Submitted by on Wednesday, 22 December 2010 No Comment
Big Guy was looking over my shoulder last night as I was writing a post about 13-year-old Katelyn Carlson, the peanut-allergic Chicago girl who died from anaphylaxis after a party at school.

He often does that, but this time he got more than he bargained for when he saw the words "death" and "allergy" paired in a headline.

"You mean people can die from allergies?" he asked, stunned.

"Yes, they can, babes. That's why it's really important to be careful about what  you eat."

He's long known that peanut can make him break out in hives - it happened while he was at kindergarten after he ate a cereal bar that had not even a hint of a peanut warning. He also knew that peanut can make his throat swell and his tongue get tingly - it happened a few months ago as he sat next to someone who was eating Asian at a mall food court. He was too young to remember what happened, but he's heard the story many times about how a food allergy sent him to the hospital when he was a baby.

But death? That notion had never occurred to him.
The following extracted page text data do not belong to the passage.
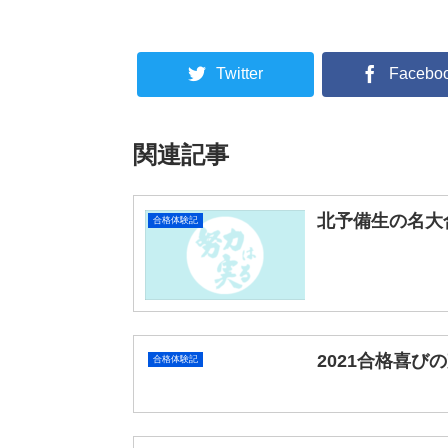
Twitter
Facebo
関連記事
北予備生の名大
合格体験記
2021合格喜び
合格体験記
Not that at age 7  he's really sure what "death" means, but he's certain it's not good.

"So that girl died from eating peanut?" he asked, his eyes wide.

"Yes she did, babes."

"That settles it. I'm never eating peanut butter."

"Or anything else that has peanut in it," I added.

"Why did she eat peanut if she knew she was allergic?"

"She didn't know she was eating it. They'd had a party at school with Chinese food, and everyone told her it was safe. Remember the cereal bar that we thought was safe?"

"Why did they have Chinese food? Why didn't they just have an ice cream party?"

"That's a good question, and it's one that you should remember to ask if anyone ever suggests it at your school," I said.

"Couldn't she tell that she was eating a peanut and spit it out?"

"The food might have had peanut oil in it," I said. "Not all people who are allergic to peanut are allergic to peanut oil, but you are."

"Am I as allergic as she is?" he asked.

"I don't know. None of the stories say how allergic she was. But you're really allergic to peanut. Remember the mall, when you got sick just from smelling food?"

"That's it!" he declared. "If my friends try to get me to go to a Chinese restaurant, I'm not going to budge."

There are times when he stubborn streak comes in handy, I thought. "Good plan," I said.

And although I hadn't planned it, we accomplished a lot with that short conversation. It ended with renewed awareness that he has a potentially life-threatening condition, but the information didn't scare him. He instead came up with plans to protect himself.

We didn't discuss his EpiPen or the emergency kit that he knows we take everywhere, but at this point I'm OK with that. He's too young to self-administer anyway. He's not too young, though, to start taking responsibility for taking care of himself.